People participate in international trade because they make themselves better off by doing so. In this section we will find that countries that participate in international trade are able to consume more of all goods and services than they could consume while producing in isolation from the rest of the world.
Suppose the world consists of two countries, Roadway and Seaside. Their production possibilities curves are given in Figure 17.3 “Comparative Advantage in Roadway and Seaside”. Roadway’s production possibilities curve in Panel (a) is the same as the one in Figure 17.1 “Roadway’s Production Possibilities Curve” and Figure 17.2 “Measuring Opportunity Cost in Roadway”. Seaside’s curve is given in Panel (b).
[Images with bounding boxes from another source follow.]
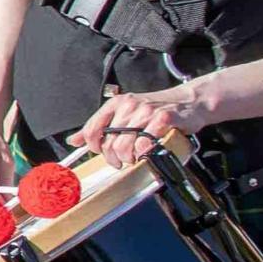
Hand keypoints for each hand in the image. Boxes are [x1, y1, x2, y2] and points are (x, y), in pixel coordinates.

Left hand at [71, 88, 194, 167]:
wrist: (189, 101)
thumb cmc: (155, 110)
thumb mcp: (124, 113)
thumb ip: (99, 127)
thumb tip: (73, 140)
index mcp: (116, 104)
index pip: (93, 129)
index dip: (94, 147)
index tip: (102, 153)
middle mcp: (129, 106)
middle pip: (109, 142)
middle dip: (113, 157)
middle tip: (122, 160)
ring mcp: (147, 112)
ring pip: (125, 145)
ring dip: (129, 158)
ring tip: (135, 157)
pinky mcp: (164, 119)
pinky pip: (145, 144)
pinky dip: (144, 153)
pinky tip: (148, 152)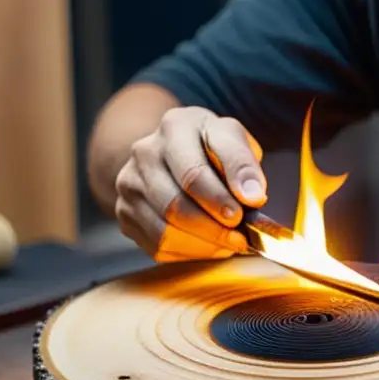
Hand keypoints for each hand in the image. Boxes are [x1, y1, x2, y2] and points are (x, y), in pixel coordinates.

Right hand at [114, 107, 267, 261]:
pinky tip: (211, 246)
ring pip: (165, 231)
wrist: (174, 151)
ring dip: (204, 244)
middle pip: (175, 205)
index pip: (194, 171)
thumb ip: (244, 163)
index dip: (220, 198)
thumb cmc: (210, 146)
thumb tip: (253, 196)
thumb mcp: (233, 139)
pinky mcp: (125, 214)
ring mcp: (129, 185)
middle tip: (240, 236)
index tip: (245, 212)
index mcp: (175, 127)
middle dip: (214, 227)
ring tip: (231, 243)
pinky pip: (157, 246)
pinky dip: (190, 252)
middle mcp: (144, 154)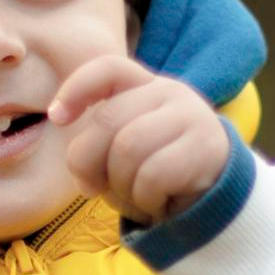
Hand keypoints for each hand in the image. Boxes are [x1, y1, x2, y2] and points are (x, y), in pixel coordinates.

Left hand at [48, 57, 229, 223]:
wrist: (218, 202)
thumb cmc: (160, 177)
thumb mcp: (124, 154)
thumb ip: (99, 146)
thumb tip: (82, 170)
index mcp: (145, 87)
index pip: (108, 70)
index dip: (77, 88)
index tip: (57, 117)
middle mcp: (170, 92)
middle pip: (108, 120)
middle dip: (88, 162)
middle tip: (93, 190)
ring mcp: (191, 116)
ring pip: (128, 148)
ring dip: (121, 185)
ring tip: (136, 197)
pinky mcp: (206, 147)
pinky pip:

Each country produces two goods, boats and trucks. Suppose no trade occurs between the two countries and that they are each currently operating on their production possibilities curves at points A and A′ in Figure 17.3 “Comparative Advantage in Roadway and Seaside”. We will assume that the two countries have chosen to operate at these points through the workings of demand and supply. That is, resources have been guided to their current uses as producers have responded to the demands of consumers in the two countries. In turn, consumers have responded to the prices charged by sellers of boats and trucks.
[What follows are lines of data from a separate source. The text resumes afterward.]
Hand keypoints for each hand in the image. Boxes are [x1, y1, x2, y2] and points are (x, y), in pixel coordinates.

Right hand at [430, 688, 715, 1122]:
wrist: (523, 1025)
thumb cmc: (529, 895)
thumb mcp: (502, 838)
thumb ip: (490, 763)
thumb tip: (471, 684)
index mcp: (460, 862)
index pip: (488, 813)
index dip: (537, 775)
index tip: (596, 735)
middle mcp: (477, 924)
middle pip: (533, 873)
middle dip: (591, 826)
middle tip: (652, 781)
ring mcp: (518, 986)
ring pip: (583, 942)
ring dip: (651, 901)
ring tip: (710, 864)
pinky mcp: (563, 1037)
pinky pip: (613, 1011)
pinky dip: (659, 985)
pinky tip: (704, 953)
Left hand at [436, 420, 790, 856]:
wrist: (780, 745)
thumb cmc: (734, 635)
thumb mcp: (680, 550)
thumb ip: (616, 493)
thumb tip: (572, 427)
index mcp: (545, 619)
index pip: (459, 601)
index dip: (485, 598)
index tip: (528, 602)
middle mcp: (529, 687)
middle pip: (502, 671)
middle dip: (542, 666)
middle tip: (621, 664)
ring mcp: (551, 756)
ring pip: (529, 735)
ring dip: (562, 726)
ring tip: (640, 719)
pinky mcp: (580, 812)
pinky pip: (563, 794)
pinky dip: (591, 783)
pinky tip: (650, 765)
The two countries differ in their respective abilities to produce trucks and boats. As we can see by looking at the intersection of the production possibilities curves with the vertical axes in Figure 17.3 “Comparative Advantage in Roadway and Seaside”, Roadway is able to produce more trucks than Seaside. If Roadway concentrated all of its resources on the production of trucks, it could produce 10,000 trucks per year. Seaside could produce only 5,000. Now look at the intersection of the production possibilities curves with the horizontal axes. If Roadway concentrated all of its resources on the production of boats, it could produce 10,000 boats. Seaside could produce only 7,000 boats. Because Roadway is capable of producing more of both goods, we can infer that it has more resources or is able to use its labor and capital resources more productively than Seaside. When an economy or individual can produce more of any good per unit of labor than another country or individual, that country or person is said to have an absolute advantage.
Despite the fact that Roadway can produce more of both goods, it can still gain from trade with Seaside—and Seaside can gain from trade with Roadway. The key lies in the opportunity costs of the two goods in the two countries. The country with a lower opportunity cost for a particular good or service has a comparative advantage in producing it and will export it to the other country.
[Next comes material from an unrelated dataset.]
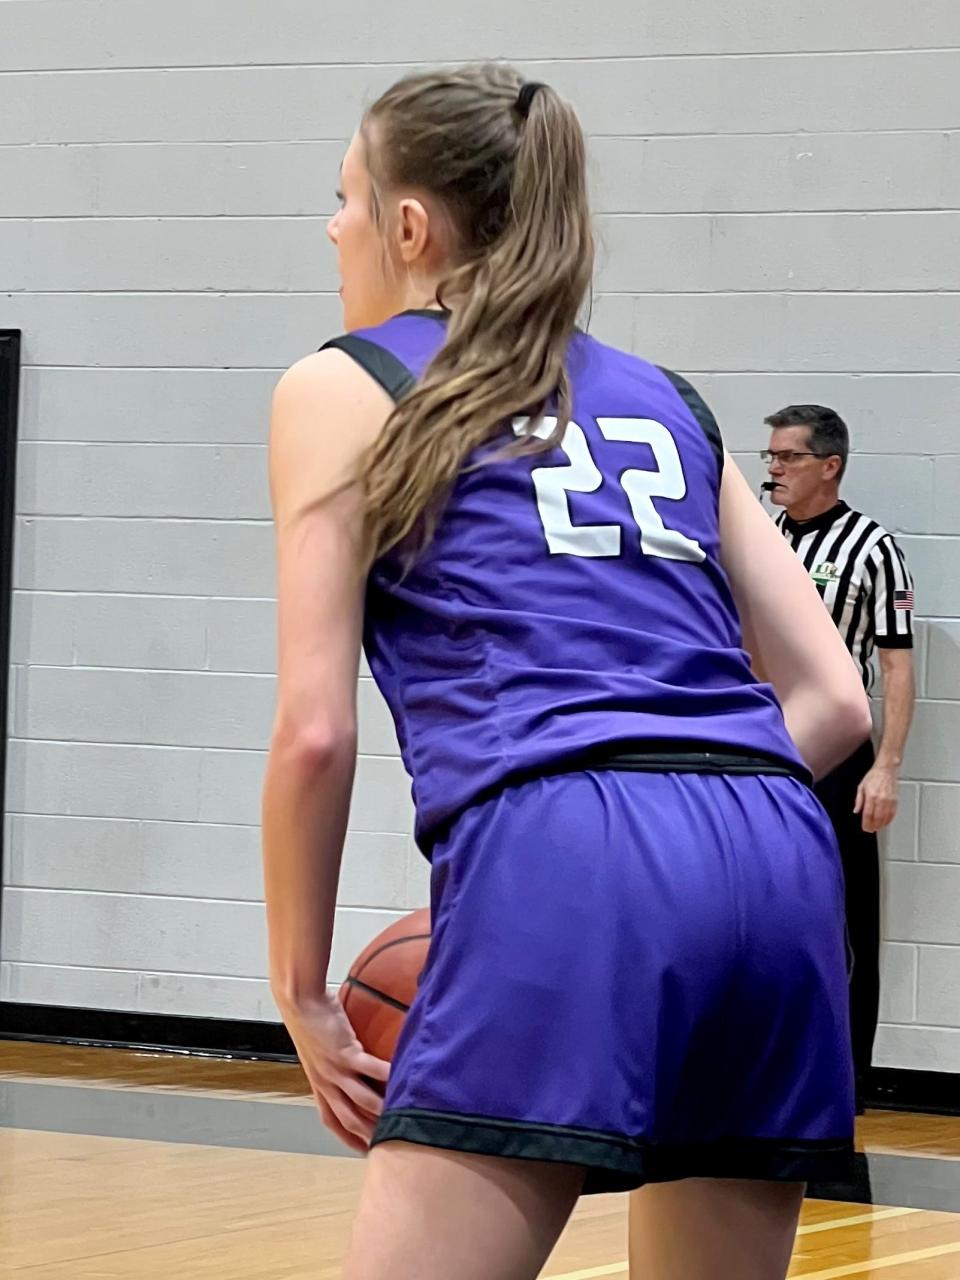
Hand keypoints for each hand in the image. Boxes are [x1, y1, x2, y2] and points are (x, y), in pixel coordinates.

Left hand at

We can determine opportunity costs in the two countries by comparing the slopes of their respective production possibilities curves at the points where they are producing. At point A in Panel (a) of Figure 17.3 “Comparative Advantage in Roadway and Seaside”, one additional boat costs two trucks in Roadway; that is its opportunity cost. At point A′ in Panel (b), 1 additional boat in Seaside costs only 0.2 truck. Alternatively, we can ask about the opportunity cost of an additional truck. In Roadway, an additional truck costs 0.5 boats. In Seaside, it costs five boats. Roadway thus has a comparative advantage in producing trucks; Seaside has a comparative advantage in producing boats. This situation is suggested pictorially in Figure 17.4 “A Picture of Comparative Advantage in Roadway and Seaside”.